* [WRITTEN TASK] Every line below from the one with "Between repairs, endless" through the one with "CORPORATE IDENTITY AND PROMOTION" should be retyped exactly, both ends included; no other lines and no pictures.

[Recorded data]
----------

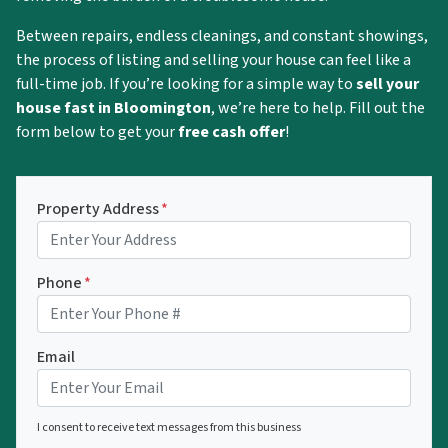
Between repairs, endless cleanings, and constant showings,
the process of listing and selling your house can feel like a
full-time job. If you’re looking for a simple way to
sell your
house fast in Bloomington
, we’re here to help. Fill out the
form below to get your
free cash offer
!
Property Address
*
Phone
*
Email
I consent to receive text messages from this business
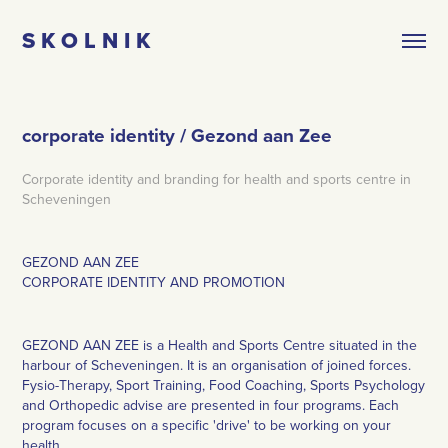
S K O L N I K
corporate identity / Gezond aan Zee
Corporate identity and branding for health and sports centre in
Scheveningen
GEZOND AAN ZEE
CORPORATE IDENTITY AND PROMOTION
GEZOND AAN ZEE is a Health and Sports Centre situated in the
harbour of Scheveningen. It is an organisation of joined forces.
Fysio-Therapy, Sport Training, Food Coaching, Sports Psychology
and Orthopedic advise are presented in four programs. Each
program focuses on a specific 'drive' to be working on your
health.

----------

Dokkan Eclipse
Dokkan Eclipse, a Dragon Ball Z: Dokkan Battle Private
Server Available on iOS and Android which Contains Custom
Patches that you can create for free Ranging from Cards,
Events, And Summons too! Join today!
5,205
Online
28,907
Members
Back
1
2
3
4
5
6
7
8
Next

----------

* [RESPONSE]
Between repairs, endless cleanings, and constant showings,
the process of listing and selling your house can feel like a
full-time job. If you’re looking for a simple way to
sell your
house fast in Bloomington
, we’re here to help. Fill out the
form below to get your
free cash offer
!
Property Address
*
Phone
*
Email
I consent to receive text messages from this business
S K O L N I K
corporate identity / Gezond aan Zee
Corporate identity and branding for health and sports centre in
Scheveningen
GEZOND AAN ZEE
CORPORATE IDENTITY AND PROMOTION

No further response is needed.